SUPPLIED MATERIAL:
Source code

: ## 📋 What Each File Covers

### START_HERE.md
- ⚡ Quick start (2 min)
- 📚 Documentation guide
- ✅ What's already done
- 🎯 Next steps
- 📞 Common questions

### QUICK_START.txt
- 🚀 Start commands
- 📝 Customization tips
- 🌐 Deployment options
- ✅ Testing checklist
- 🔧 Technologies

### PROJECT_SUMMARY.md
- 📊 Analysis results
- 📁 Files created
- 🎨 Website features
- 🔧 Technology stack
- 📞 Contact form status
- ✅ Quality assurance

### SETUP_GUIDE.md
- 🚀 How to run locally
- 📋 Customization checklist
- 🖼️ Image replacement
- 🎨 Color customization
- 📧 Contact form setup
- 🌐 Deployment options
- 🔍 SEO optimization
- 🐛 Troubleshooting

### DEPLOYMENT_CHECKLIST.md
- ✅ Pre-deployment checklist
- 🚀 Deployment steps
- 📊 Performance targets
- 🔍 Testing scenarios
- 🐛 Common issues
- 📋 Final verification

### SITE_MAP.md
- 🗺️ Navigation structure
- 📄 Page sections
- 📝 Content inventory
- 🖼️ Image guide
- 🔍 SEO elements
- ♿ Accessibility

WORK ITEM: Provide a faithful, complete copy of the entries above.

SOLUTION BELOW:
Source code

: ## 📋 What Each File Covers

### START_HERE.md
- ⚡ Quick start (2 min)
- 📚 Documentation guide
- ✅ What's already done
- 🎯 Next steps
- 📞 Common questions

### QUICK_START.txt
- 🚀 Start commands
- 📝 Customization tips
- 🌐 Deployment options
- ✅ Testing checklist
- 🔧 Technologies

### PROJECT_SUMMARY.md
- 📊 Analysis results
- 📁 Files created
- 🎨 Website features
- 🔧 Technology stack
- 📞 Contact form status
- ✅ Quality assurance

### SETUP_GUIDE.md
- 🚀 How to run locally
- 📋 Customization checklist
- 🖼️ Image replacement
- 🎨 Color customization
- 📧 Contact form setup
- 🌐 Deployment options
- 🔍 SEO optimization
- 🐛 Troubleshooting

### DEPLOYMENT_CHECKLIST.md
- ✅ Pre-deployment checklist
- 🚀 Deployment steps
- 📊 Performance targets
- 🔍 Testing scenarios
- 🐛 Common issues
- 📋 Final verification

### SITE_MAP.md
- 🗺️ Navigation structure
- 📄 Page sections
- 📝 Content inventory
- 🖼️ Image guide
- 🔍 SEO elements
- ♿ Accessibility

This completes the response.